Honduras: It Takes a Computer to Export Fresh Tomatoes

November 5, 2013 - Stuck on the border between Honduras and El Salvador in sweltering 40 degree heat, all Ricardo Melgar could think was that his tomatoes were slowly rotting. His truck carried eight tons of tomatoes from Comayagua and he needed to deliver them to markets in San Salvador pronto. But a simple mistake in the hand written export documents was costing him time and money. He would have to spend the night at the border, waiting for the customs office to reopen in the morning to straighten it out.


“One single mistake would cost us eight to ten hours. This meant having to pay the driver an extra night and would often make the whole shipment go to waste”, says Mr. Melgar, who coordinates paperwork for 17 Honduran small exporters and has spent countless sleepless nights camped out on the border due to bureaucratic hurdles.


All this changed in September when IFC, with suport of Norway, and the government of Honduras launched a program that connects three new computer systems which are streamlining the export permit process. More than 700 Honduran companies selling abroad may now obtain export permits in one day, as opposed to waiting three days. By helping government agencies connect more efficiently, the new system is reducing bottlenecks and excessive delays that limit trade flows. Improving trade logistics and facilitating economic integration means a lot in Honduras, where over 59 percent of the population lives below the poverty line.

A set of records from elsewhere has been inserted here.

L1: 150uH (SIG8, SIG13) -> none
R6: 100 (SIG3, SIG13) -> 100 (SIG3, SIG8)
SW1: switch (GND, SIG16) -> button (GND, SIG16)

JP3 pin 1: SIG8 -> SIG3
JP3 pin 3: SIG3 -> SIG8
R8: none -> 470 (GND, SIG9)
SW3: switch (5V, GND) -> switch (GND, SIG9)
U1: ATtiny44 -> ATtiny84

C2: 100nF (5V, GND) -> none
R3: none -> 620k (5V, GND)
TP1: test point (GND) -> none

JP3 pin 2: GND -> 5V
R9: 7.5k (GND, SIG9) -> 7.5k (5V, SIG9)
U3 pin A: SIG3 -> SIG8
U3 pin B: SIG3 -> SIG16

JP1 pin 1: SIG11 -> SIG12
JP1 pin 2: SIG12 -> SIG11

“It’s a new world”, says Lorena Facusse, president  of Grupo Vesta, a Honduran logistics corporation handling over 2,400 trucks a month. Until a month ago, her company needed a small army of clerks to deal with three different government institutions. They would process their export permits by hand, often taking up to three days for a single shipment. “I did not think I would ever see these three governmental institutions working together, we are now saving up to $30,000 per month,” she admits.


In addition to reducing time and costs for exporters, the new process is also more secure and transparent, since the institutions can share and process export information in real time. Honduran exporters now enter information for customs or environmental and veterinary health into a single form instead of filling out multiple documents.


“I digitize all shipment information on my computer and all institutions involved receive the data instantly,” Melgar explains. “This removes most uncertainties, as there is no margin for human error anymore.”



The agencies that have started sharing real-time information are: The Electronic System for Foreign Trade of Honduras (Centrex), the Automated System of Customs Revenue Office (DIA) and the systems of the Department of Agriculture - National Agricultural Health Service (Senasa).


Mayra Alfaro Moran, IFC Senior Operations Officer for Latin America and the Caribbean, recalls "it took a great effort to match three different agendas and work cultures, but they demonstrated a lot of commitment to achieve this integration.”


IFC is providing technical assistance on several fronts to further integrate the Central American countries in the regional trade flows. In Guatemala, El Salvador, Honduras and Costa Rica, IFC is helping to simplify and automate the processes for registering food and beverages. For Alfaro, "this project has sparked a new spirit of reform within the country that will lead to improve its competitiveness"


Though there are still a few paper documents that need to be presented in person, Mr. Melgar says the new system has made a big difference. His tomatoes now arrive fresh, on time and at a competitive price at El Salvador’s central market. His partners’ businesses are growing and hiring new people; and he can finally get some sleep at night.